I have attached the question. about the terahedron

part i) I had no problem with i got the volume as $\frac{1}{6} abc$

for part ii) i use Pythagorus theorem to get the lengths of sides CA CA and AB then just used the cosine rule.

I am just stuck on the last part about the perpendicular distance.

Thanks, Bobak
March 20th 2008, 08:02 AM
ThePerfectHacker

For the last part think of the triangle as a plane. Express its equation in the form $Ax+By+Cz+D=0$ . Then the distance is given by the distance formula between this plane and $(0,0,0)$ .
March 20th 2008, 08:33 AM
bobak

Quote:

Originally Posted by ThePerfectHacker

For the last part think of the triangle as a plane.
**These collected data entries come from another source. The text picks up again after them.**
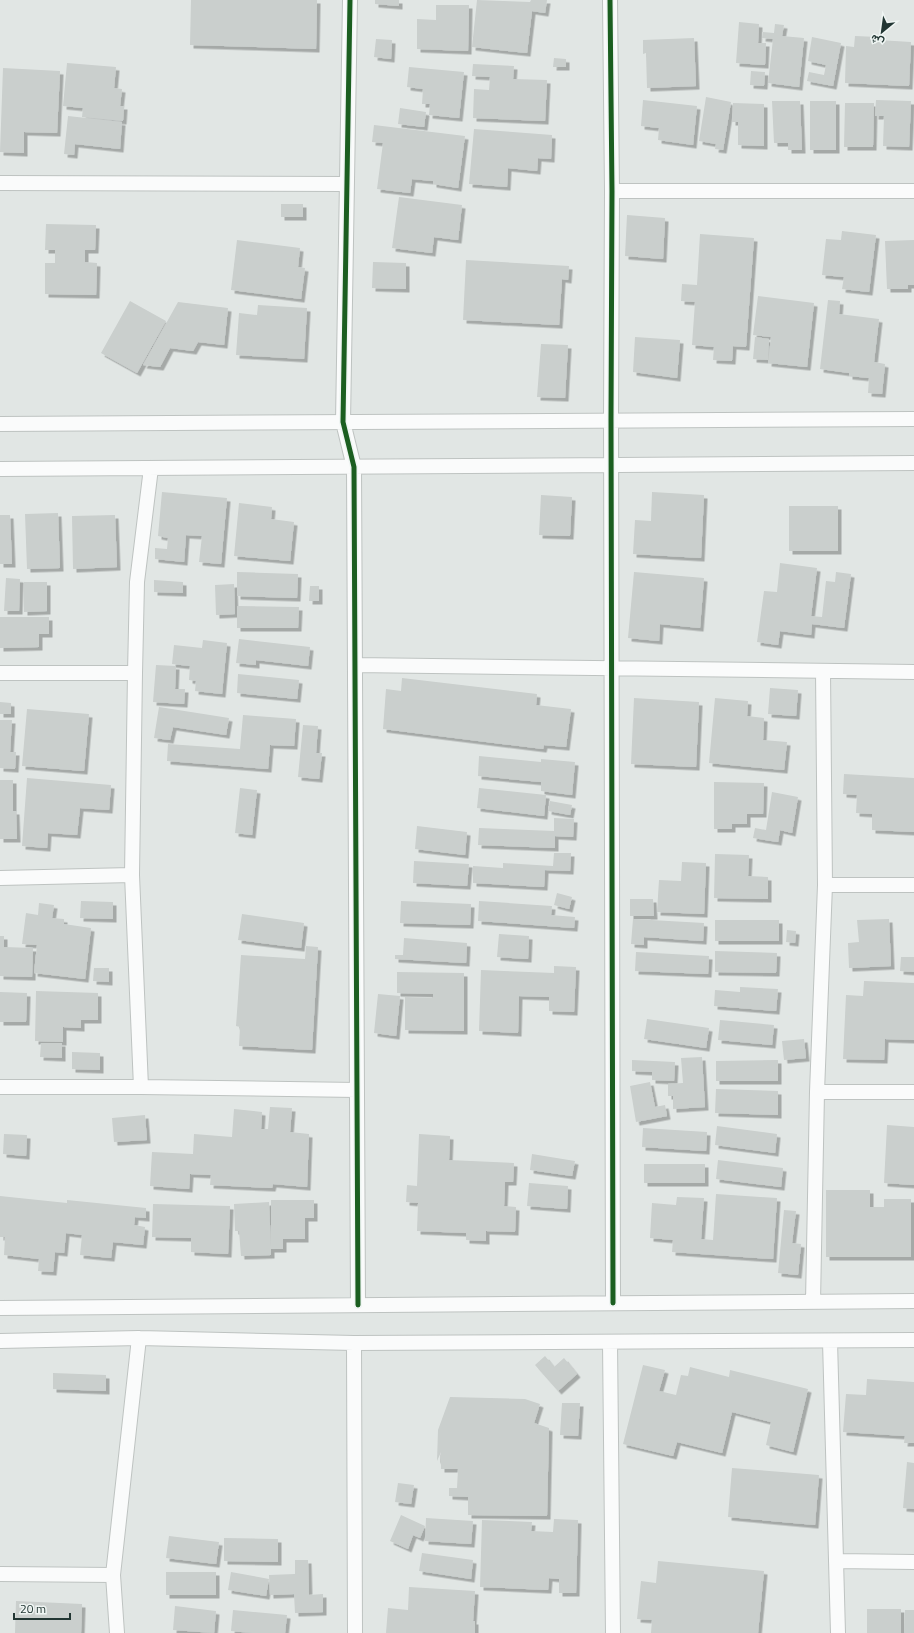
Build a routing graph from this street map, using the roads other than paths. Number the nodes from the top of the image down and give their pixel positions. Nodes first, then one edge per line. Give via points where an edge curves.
1 (350, 0) edge
2 (610, 0) edge
3 (0, 184) edge
4 (347, 184) junction
5 (612, 191) junction
6 (914, 191) edge
7 (914, 419) edge
8 (610, 420) junction
9 (343, 422) junction
10 (0, 424) edge
11 (914, 463) edge
12 (611, 465) junction
13 (354, 467) junction
14 (151, 468) junction
15 (0, 469) edge
16 (355, 665) junction
17 (611, 669) junction
18 (823, 671) junction
19 (914, 672) edge
20 (0, 673) edge
21 (135, 673) junction
22 (132, 875) junction
23 (0, 878) edge
24 (825, 885) junction
25 (914, 885) edge
26 (0, 1087) edge
27 (140, 1087) junction
28 (357, 1090) junction
29 (817, 1092) junction
30 (914, 1092) edge
31 (914, 1301) edge
32 (813, 1302) junction
33 (613, 1303) junction
34 (358, 1305) junction
35 (0, 1308) edge
36 (139, 1338) junction
37 (914, 1340) edge
38 (0, 1341) edge
39 (830, 1341) junction
40 (610, 1342) junction
41 (354, 1343) junction
42 (836, 1561) junction
43 (914, 1562) edge
44 (0, 1574) edge
45 (113, 1575) junction
46 (117, 1633) edge
47 (354, 1633) edge
48 (613, 1633) edge
49 (838, 1633) edge

1 - 4 street
2 - 5 street
3 - 4 street
4 - 9 street
5 - 6 street
5 - 8 street
7 - 8 street
8 - 9 street
8 - 12 street
9 - 10 street
9 - 13 street
11 - 12 street
12 - 13 street
12 - 17 street
13 - 14 street
13 - 16 street
14 - 15 street
14 - 21 street via 137,582
16 - 17 street
16 - 28 street
17 - 18 street
17 - 33 street
18 - 19 street
18 - 24 street
20 - 21 street
21 - 22 street
22 - 23 street
22 - 27 street
24 - 25 street
24 - 29 street
26 - 27 street
27 - 28 street
28 - 34 street
29 - 30 street
29 - 32 street
31 - 32 street
32 - 33 street
33 - 34 street
34 - 35 street
36 - 38 street
36 - 41 street
36 - 45 street
37 - 39 street
39 - 40 street
39 - 42 street
40 - 41 street
40 - 48 street
41 - 47 street
42 - 43 street
42 - 49 street
44 - 45 street
45 - 46 street

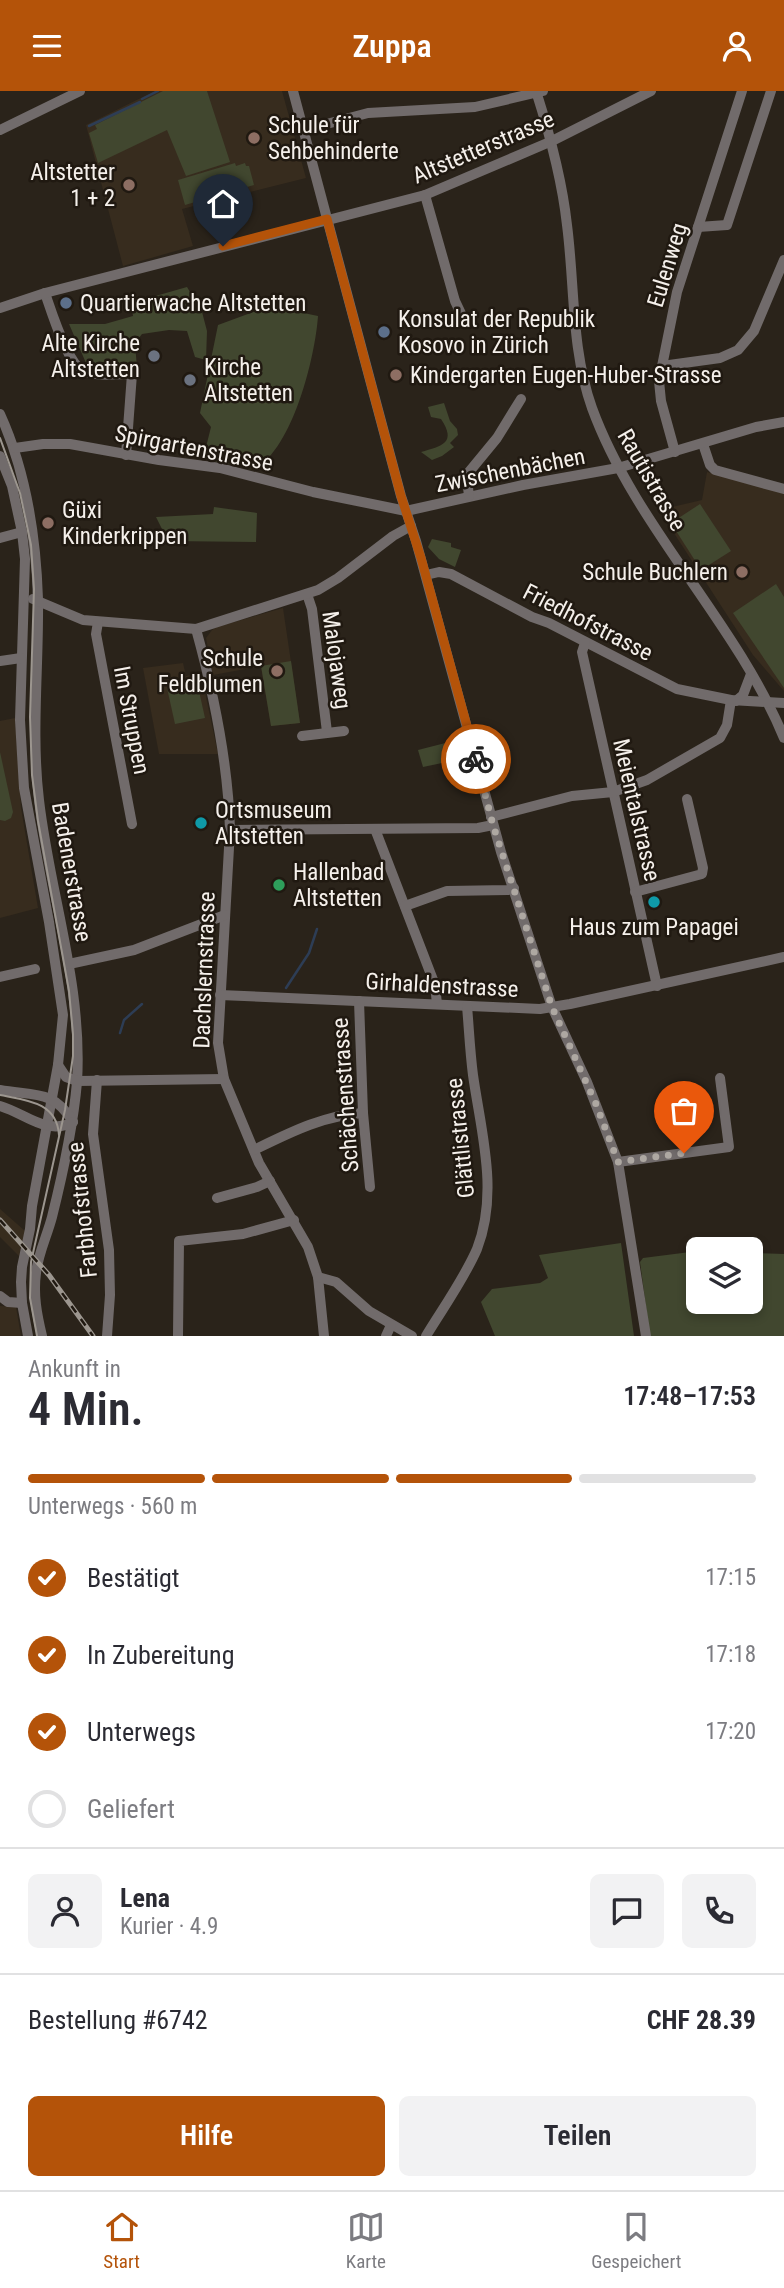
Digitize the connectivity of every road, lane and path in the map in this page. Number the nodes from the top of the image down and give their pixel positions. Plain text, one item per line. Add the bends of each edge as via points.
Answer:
1 (80, 91) edge
2 (293, 91) edge
3 (651, 91) edge
4 (742, 91) edge
5 (771, 91) edge
6 (539, 92) edge
7 (0, 130) edge
8 (304, 130) junction
9 (551, 141) junction
10 (425, 195) junction
11 (327, 219) junction
12 (698, 227) junction
13 (784, 260) edge
14 (45, 293) junction
15 (0, 308) edge
16 (464, 320) dead end
17 (662, 366) junction
18 (521, 399) dead end
19 (0, 414) edge
20 (784, 422) edge
21 (704, 444) junction
22 (15, 448) junction
23 (675, 452) junction
24 (126, 455) junction
25 (0, 456) edge
26 (618, 468) junction
27 (784, 489) edge
28 (469, 496) junction
29 (406, 511) junction
30 (411, 526) junction
31 (22, 531) junction
32 (0, 538) edge
33 (426, 575) junction
34 (307, 594) junction
35 (25, 597) junction
36 (38, 600) junction
37 (98, 622) junction
38 (196, 628) junction
39 (585, 643) junction
40 (21, 658) junction
41 (0, 661) edge
42 (751, 674) junction
43 (733, 701) junction
44 (768, 703) junction
45 (784, 703) edge
46 (344, 731) dead end
47 (327, 732) junction
48 (302, 736) dead end
49 (784, 738) edge
50 (613, 792) junction
51 (687, 799) dead end
52 (492, 821) junction
53 (132, 824) dead end
54 (375, 829) junction
55 (230, 830) junction
56 (514, 888) junction
57 (635, 892) junction
58 (405, 907) junction
59 (225, 915) junction
60 (784, 957) edge
61 (69, 964) junction
62 (35, 969) dead end
63 (0, 977) edge
64 (657, 986) junction
65 (220, 995) junction
66 (359, 1001) junction
67 (436, 1005) junction
68 (467, 1006) junction
69 (552, 1007) junction
70 (58, 1065) junction
71 (720, 1078) dead end
72 (224, 1079) junction
73 (97, 1080) junction
74 (77, 1081) junction
75 (0, 1090) edge
76 (52, 1099) junction
77 (0, 1106) edge
78 (363, 1113) junction
79 (73, 1122) junction
80 (36, 1123) junction
81 (48, 1126) junction
82 (44, 1144) junction
83 (254, 1150) junction
84 (618, 1162) junction
85 (270, 1181) junction
86 (370, 1187) dead end
87 (216, 1198) dead end
88 (294, 1220) junction
89 (317, 1277) junction
90 (0, 1296) edge
91 (22, 1303) junction
92 (391, 1325) junction
93 (28, 1336) edge
94 (41, 1336) edge
95 (107, 1336) edge
96 (178, 1336) edge
97 (324, 1336) edge
98 (386, 1336) edge
99 (412, 1336) edge
100 (426, 1336) edge
101 (646, 1336) edge

1 - 7 street
2 - 8 street
3 - 9 street, Altstetterstrasse
4 - 12 street, Eulenweg
5 - 12 street via 727,225
6 - 8 street via 475,107 368,113
6 - 9 street, Rautistrasse
8 - 11 street
9 - 10 street, Altstetterstrasse
9 - 26 street, Rautistrasse via 568,227 573,318 582,372
10 - 11 street, Altstetterstrasse
10 - 16 street
11 - 14 street, Altstetterstrasse
11 - 29 street
12 - 17 street, Eulenweg via 677,292
13 - 17 street via 754,331 738,350 720,358
14 - 15 street, Altstetterstrasse
14 - 24 street via 78,368 92,373 132,373
17 - 23 street, Eulenweg via 661,401
18 - 28 street via 470,472
19 - 22 street, Badenerstrasse
20 - 21 street, Zwischenbächen
21 - 23 street, Zwischenbächen
21 - 27 street via 715,470
22 - 24 street, Spirgartenstrasse via 58,443
22 - 36 street, Badenerstrasse via 32,528
23 - 26 street, Zwischenbächen
24 - 29 street, Spirgartenstrasse via 238,471
25 - 31 street, Badenerstrasse
26 - 28 street, Zwischenbächen
26 - 42 street, Rautistrasse
28 - 29 street, Zwischenbächen
29 - 30 street
30 - 33 street
30 - 34 street via 331,583
31 - 32 street
31 - 35 street, Badenerstrasse
33 - 39 street, Friedhofstrasse via 451,574
33 - 52 street
34 - 38 street
34 - 47 street, Malojaweg
35 - 36 street
35 - 40 street, Badenerstrasse
36 - 37 street
36 - 61 street, Badenerstrasse via 39,802
37 - 38 street
37 - 53 street, Im Struppen via 96,634
38 - 55 street, Dachslernstrasse via 221,738
39 - 43 street, Friedhofstrasse via 677,689
39 - 50 street, Meientalstrasse via 582,652
40 - 41 street
40 - 70 street, Badenerstrasse via 24,789 62,1002
42 - 43 street via 743,695
42 - 44 street, Rautistrasse
43 - 44 street, Friedhofstrasse
43 - 50 street via 720,738 647,780
44 - 45 street, Friedhofstrasse
44 - 49 street, Rautistrasse
46 - 47 street, Malojaweg
47 - 48 street, Malojaweg
50 - 52 street via 558,799
50 - 57 street, Meientalstrasse
51 - 57 street via 702,874
52 - 54 street via 478,828
52 - 56 street
54 - 55 street
54 - 58 street
55 - 59 street, Dachslernstrasse
56 - 58 street via 447,891
56 - 69 street
57 - 64 street, Meientalstrasse
58 - 67 street via 435,985
59 - 61 street via 134,950
59 - 65 street, Dachslernstrasse
60 - 64 street, Girhaldenstrasse
61 - 74 street, Badenerstrasse via 78,1021
62 - 63 street
64 - 69 street, Girhaldenstrasse
65 - 66 street, Girhaldenstrasse
65 - 72 street, Dachslernstrasse via 218,1043
66 - 67 street, Girhaldenstrasse
66 - 78 street, Schächenstrasse
67 - 68 street, Girhaldenstrasse
68 - 69 street, Girhaldenstrasse
68 - 100 street, Glättlistrasse via 486,1159 486,1211 469,1265
69 - 84 street
70 - 74 street via 66,1077
70 - 76 street, Badenerstrasse
71 - 84 street via 729,1147
72 - 73 street
72 - 83 street, Dachslernstrasse
73 - 74 street
73 - 95 street, Farbhofstrasse via 93,1134 109,1250
74 - 79 street, Badenerstrasse
75 - 76 street
76 - 79 street
76 - 81 street, Badenerstrasse
77 - 80 street
78 - 83 street via 315,1122
78 - 86 street, Schächenstrasse
79 - 81 street
79 - 94 street, Badenerstrasse via 36,1275
80 - 81 street
80 - 82 street
81 - 82 street, Badenerstrasse
82 - 91 street, Badenerstrasse via 22,1267
83 - 85 street, Dachslernstrasse
84 - 101 street
85 - 87 street
85 - 88 street, Dachslernstrasse
88 - 89 street, Dachslernstrasse
88 - 96 street via 243,1234 179,1241
89 - 92 street via 336,1282
89 - 97 street, Dachslernstrasse
90 - 91 street via 8,1303
91 - 93 street, Badenerstrasse
92 - 98 street
92 - 99 street

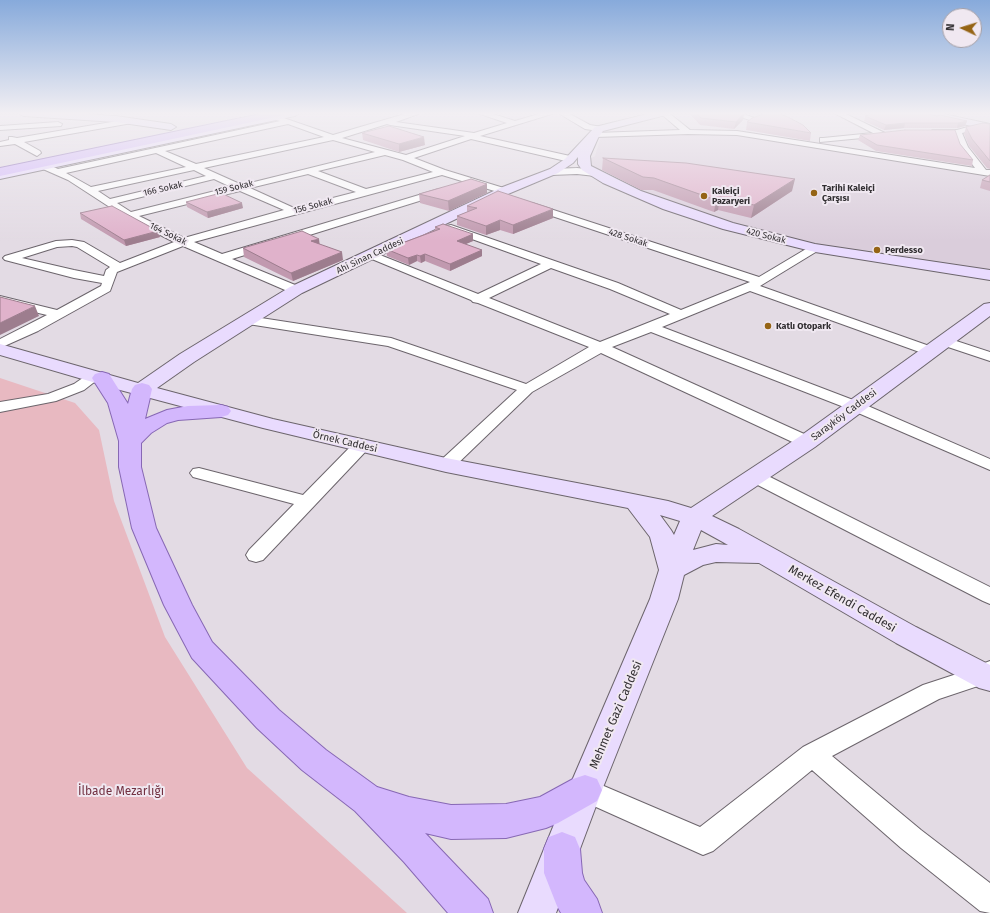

Express its equation in the form $Ax+By+Cz+D=0$ . Then the distance is given by the distance formula between this plane and $(0,0,0)$ .

That worked a treat, I used the formula outlined here Equation of a plane

however my only concern is that the question is aimed at students who are not familiar with plane geometry. I worried i missed something, can this be done another way ?
March 20th 2008, 10:39 PM
earboth

Quote:

Originally Posted by bobak

That worked a treat, I used the formula outlined here Equation of a plane

however my only concern is that the question is aimed at students who are not familiar with plane geometry. I worried i missed something, can this be done another way ?

Let $a_{ABC}$ denote the area of the base triangle.
Use the hint: If you already know the volume of the tetrahedron then you can calculate the height by:

$V=\frac13 \cdot a_{ABC} \cdot h~\implies~ \boxed{h=\frac{3V}{a_{ABC}}}$
March 21st 2008, 01:07 AM
bobak

Quote:

Originally Posted by earboth

Let $a_{ABC}$ denote the area of the base triangle.
Use the hint: If you already know the volume of the tetrahedron then you can calculate the height by:

$V=\frac13 \cdot a_{ABC} \cdot h~\implies~ \boxed{h=\frac{3V}{a_{ABC}}}$

Very neat, now the first two parts make a lot more sense.

Thanks

Bobak